Open tischi opened 4 years ago
We use the centre of mass.
Ok, this is good to know!
Are you aware that entering a proper background value for each channel is very important for this measurement to be correct?
I usually adjust brightness and contrast settings to see the "good" points well (good = a spot that has the maximum area in a slice, and becomes smaller going up or down) and then check if they were recognized in the FISH plugin. In case, I would adjust the threshold. Do you have suggestions to do it better? Also, I remember that the distance is calculated between the nearest FISH spots, but I am not sure whether it gets only the pairs made of spots from 2 different channels or just any pair (even in the same channel)
For measuring the background in the FISH channels one should draw an ROI in one nucleus (maybe several) in regions where there are no spots and then measure the mean intensity (see for example below). Maybe we should enforce this step in the plugin to make sure that people actually do it?
I have to admit, I used just to mouse over the image to check the intensity of the spots and that of the background. For your example, what would you use as "spot background values" in the end? I think it is worth enforcing the step only if the threshold choice is not discretionary.
Mouse over also is OK! But measuring it in a region is better. I will try adding this step to enforce it! Did you see my request a bit higher up about finding a small nice test region? (not urgent just wanted to check whether you saw it at all :)
Sure, I saw it. I was hoping to send it to you soon but I had to sort out other things before. I'll have a look now
@tischi I'm back on track! Here is the test region, let me now if you can download it and what you think. In case it does not look convincing to you, I still have plenty of embryos.
https://github.com/Mava04/fish/blob/master/Series002_decon_selection.tif
Looks interesting! Would you agree that we could use those two regions as test cases for spots that are "far" apart and "close" together?

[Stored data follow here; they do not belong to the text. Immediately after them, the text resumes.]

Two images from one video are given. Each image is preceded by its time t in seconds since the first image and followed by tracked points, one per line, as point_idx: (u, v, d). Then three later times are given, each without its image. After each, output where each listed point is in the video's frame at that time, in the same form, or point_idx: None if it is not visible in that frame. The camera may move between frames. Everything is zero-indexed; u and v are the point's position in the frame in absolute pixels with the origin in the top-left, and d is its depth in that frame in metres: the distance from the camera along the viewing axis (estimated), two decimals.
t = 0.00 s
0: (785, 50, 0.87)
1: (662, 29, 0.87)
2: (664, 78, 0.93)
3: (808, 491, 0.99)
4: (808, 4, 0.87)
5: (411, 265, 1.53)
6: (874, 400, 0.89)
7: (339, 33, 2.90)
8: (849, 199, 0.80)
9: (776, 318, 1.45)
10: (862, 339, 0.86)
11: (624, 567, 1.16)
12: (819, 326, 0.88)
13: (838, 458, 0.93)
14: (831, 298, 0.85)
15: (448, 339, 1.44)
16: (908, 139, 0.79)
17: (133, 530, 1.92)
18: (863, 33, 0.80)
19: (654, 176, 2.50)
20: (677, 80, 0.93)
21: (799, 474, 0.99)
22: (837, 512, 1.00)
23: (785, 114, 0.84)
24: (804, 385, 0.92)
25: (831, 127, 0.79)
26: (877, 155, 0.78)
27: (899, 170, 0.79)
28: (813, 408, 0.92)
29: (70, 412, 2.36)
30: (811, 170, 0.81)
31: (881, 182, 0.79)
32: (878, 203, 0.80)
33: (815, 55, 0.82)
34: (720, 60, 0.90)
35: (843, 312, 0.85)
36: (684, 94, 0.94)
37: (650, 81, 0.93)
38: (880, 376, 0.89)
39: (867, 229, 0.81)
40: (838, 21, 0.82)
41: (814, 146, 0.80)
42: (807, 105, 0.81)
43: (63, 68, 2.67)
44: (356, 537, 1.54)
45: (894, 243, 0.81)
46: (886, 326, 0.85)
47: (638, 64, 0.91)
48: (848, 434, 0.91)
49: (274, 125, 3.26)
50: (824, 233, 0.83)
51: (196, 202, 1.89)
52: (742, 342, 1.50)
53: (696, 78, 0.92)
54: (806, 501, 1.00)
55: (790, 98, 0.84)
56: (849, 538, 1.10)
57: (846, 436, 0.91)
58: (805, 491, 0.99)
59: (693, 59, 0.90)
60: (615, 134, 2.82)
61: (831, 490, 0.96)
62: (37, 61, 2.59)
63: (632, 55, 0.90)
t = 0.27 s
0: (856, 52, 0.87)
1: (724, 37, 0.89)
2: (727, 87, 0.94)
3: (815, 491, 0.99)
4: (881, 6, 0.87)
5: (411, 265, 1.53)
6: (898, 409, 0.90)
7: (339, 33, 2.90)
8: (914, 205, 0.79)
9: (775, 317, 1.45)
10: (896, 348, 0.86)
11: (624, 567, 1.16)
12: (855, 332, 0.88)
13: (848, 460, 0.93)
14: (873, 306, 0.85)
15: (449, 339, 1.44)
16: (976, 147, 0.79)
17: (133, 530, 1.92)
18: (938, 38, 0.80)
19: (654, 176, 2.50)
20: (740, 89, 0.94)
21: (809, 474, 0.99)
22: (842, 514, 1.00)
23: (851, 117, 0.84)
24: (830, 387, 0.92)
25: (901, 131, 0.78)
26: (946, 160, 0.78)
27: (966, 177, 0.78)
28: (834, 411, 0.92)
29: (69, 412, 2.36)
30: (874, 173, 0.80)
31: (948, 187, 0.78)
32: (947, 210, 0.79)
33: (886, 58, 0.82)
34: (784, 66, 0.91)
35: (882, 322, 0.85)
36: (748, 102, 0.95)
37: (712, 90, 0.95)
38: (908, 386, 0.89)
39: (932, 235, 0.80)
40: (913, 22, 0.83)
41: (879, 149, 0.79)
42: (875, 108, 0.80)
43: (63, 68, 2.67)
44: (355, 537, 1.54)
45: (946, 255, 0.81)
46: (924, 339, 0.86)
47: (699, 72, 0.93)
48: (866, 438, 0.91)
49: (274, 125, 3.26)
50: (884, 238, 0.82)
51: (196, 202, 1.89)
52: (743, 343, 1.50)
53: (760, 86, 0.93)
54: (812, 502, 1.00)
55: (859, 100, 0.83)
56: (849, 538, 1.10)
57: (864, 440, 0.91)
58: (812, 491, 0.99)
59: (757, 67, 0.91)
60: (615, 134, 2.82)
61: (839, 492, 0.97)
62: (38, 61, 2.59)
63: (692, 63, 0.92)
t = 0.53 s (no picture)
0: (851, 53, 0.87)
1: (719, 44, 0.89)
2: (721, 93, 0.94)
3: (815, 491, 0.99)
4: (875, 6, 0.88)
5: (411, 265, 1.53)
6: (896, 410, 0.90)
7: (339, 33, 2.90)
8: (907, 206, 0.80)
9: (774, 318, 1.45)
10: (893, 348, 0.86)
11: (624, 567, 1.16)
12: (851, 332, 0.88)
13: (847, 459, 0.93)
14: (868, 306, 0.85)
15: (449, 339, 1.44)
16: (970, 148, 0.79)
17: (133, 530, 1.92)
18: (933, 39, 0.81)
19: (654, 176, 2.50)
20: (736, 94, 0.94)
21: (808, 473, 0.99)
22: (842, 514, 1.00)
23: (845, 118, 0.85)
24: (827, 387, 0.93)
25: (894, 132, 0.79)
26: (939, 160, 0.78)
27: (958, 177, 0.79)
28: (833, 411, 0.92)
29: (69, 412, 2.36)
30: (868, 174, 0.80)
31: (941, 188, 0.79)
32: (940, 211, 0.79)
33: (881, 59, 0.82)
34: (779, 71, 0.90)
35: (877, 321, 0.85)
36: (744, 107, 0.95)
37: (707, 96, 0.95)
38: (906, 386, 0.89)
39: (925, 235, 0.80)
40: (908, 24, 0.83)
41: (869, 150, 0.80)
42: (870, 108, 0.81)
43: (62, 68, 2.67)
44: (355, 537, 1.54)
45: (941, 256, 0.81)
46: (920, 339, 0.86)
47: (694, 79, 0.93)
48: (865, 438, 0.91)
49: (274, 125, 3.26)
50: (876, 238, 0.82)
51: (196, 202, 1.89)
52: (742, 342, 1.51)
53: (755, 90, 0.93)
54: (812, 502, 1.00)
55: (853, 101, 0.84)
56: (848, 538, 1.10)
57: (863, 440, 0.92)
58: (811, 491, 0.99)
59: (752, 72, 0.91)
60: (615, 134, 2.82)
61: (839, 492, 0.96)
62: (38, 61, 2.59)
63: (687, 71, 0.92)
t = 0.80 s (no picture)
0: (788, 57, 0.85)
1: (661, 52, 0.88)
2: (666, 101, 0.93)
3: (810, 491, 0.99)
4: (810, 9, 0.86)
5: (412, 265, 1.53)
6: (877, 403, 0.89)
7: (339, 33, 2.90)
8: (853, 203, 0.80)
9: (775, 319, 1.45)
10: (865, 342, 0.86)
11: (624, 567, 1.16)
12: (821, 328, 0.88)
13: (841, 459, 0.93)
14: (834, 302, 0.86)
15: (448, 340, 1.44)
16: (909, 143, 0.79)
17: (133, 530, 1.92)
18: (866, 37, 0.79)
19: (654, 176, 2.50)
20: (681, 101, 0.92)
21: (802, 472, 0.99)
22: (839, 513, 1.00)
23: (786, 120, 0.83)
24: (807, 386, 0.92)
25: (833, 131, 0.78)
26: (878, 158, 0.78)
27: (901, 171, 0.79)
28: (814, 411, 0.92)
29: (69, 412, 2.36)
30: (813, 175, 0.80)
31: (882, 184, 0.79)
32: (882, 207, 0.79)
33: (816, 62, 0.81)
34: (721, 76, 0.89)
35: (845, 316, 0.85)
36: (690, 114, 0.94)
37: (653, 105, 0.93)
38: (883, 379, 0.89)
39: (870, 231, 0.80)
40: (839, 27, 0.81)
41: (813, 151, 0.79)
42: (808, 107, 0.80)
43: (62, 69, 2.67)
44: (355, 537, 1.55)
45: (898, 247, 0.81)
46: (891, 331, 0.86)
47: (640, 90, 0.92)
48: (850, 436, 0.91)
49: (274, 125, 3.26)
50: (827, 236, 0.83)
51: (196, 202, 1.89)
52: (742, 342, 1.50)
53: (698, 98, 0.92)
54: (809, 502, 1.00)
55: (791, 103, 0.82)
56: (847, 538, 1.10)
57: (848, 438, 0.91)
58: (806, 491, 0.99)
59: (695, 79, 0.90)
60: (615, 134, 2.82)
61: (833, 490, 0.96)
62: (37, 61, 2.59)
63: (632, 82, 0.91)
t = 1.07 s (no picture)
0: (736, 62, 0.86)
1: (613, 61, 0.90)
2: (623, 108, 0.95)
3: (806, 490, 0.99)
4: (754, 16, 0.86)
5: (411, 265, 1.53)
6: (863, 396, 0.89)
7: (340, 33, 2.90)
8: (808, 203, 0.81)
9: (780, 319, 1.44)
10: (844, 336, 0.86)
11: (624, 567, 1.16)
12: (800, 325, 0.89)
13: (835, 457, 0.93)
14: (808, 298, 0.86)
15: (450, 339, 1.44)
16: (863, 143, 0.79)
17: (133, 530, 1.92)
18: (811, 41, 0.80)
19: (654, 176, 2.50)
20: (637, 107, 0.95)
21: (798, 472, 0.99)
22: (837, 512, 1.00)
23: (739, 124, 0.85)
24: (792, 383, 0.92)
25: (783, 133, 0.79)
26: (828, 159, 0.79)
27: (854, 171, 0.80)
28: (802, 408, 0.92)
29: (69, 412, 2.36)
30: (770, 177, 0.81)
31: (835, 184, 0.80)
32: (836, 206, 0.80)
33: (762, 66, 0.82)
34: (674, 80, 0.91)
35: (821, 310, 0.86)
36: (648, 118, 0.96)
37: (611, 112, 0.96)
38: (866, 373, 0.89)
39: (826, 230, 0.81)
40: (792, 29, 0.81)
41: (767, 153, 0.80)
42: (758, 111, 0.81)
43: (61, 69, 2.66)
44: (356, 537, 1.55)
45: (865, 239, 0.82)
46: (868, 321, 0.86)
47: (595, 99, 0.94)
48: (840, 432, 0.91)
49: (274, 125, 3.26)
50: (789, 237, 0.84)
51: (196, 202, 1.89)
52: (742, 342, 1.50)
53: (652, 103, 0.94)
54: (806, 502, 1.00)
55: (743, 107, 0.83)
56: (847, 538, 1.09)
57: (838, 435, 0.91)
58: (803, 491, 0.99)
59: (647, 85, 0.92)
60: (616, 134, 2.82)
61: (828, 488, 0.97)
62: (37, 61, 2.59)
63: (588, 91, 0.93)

@tischi Yes, it's a good choice!
Could you play a bit with this?
Measure the distances of these two pairs of spots:
If we have these numbers I would add them to the documentation for reference (and for new users to see what they should expect). For example, new users should first download the test data and reproduce the numbers to make sure that they use the plugin correctly, what do you think?
@tischi Here is the table with the measurements. I tested what you suggested and I tried both the segmentation methods and two different types of wrong background (so that users would know what to expect, and out of curiosity) and I added some notes on how it behaves. With respect to the manual measurement, it seems that selecting a nuclear background greatly increses the distance of close points. Is this expected?
@tischi I also noticed that, as you said, the CoM is extremely sensitive. Maybe it's worth remarking it in the documentation, and explaining what is the advantage of each distance and what it is most suitable for.
With respect to the manual measurement, it seems that selecting a nuclear background greatly increases the distance of close points. Is this expected?
How did you do the manual measurement?
I just drew a line from the center of spot 1 to the center of spot 2 in the same plane, and then did Analyze > Measure. The scale was already set. The centers were between slice 15 and 16, so I just took one slice (that with the highest signal). Or should I compute the exact position of the centers (even if it is in between 2 slices)?
Yes, you should measure the distance in 3D, please.
d = sqrt( dx^2 + dy^2 +dz^2 )
, with everything in calibrated units.
@tischi Sorry, I realized I am not sure how to get the z coordinate of the centers if they are in between the planes. The intensity peak, checked by "Plot Z-axis profile", is always in slice 15.
I think you would have to manually compute it.
For example, if it is between slice 14 and 15 and your voxel spacing in z is 0.8 um then the position would be:
0.8 * (0.5 * 15 + 0.5 * 14)
If it is a closer to 15 you could give the 15 more weight (0.8):
0.8 * (0.8 * 15 + 0.2 * 14)
This is called linear interpolation.
Another way is to fit a Gaussian to the line profile:
c
(centre) value would be the position
You can do this in all three dimensions to get the locations. Could you try this? Let me know if you need help! (e.g., on Thursday 10:00 - 12:00 there is the bioimage analysis drop-in session, see bio-it.embl.de, we could discuss more there).
@tischi I used the Gaussian fir directly, it seems more reproducible. The results do not change much: 0.323 μm for the far spots, 0.145 μm for the close ones. I updated the file and wrote how to do the measurements. I used rectangles instead of lines to take into account the intensity of the whole spot.
@Mava04
Currently, there are two outputs in the table for the spot position. One is based on a difference of gaussian (DoG), the other is based on a centre of mass (CoM). Should we keep both? Which of those were used by the people in the Lab? I think it would be better if there was only one of them to avoid confusion.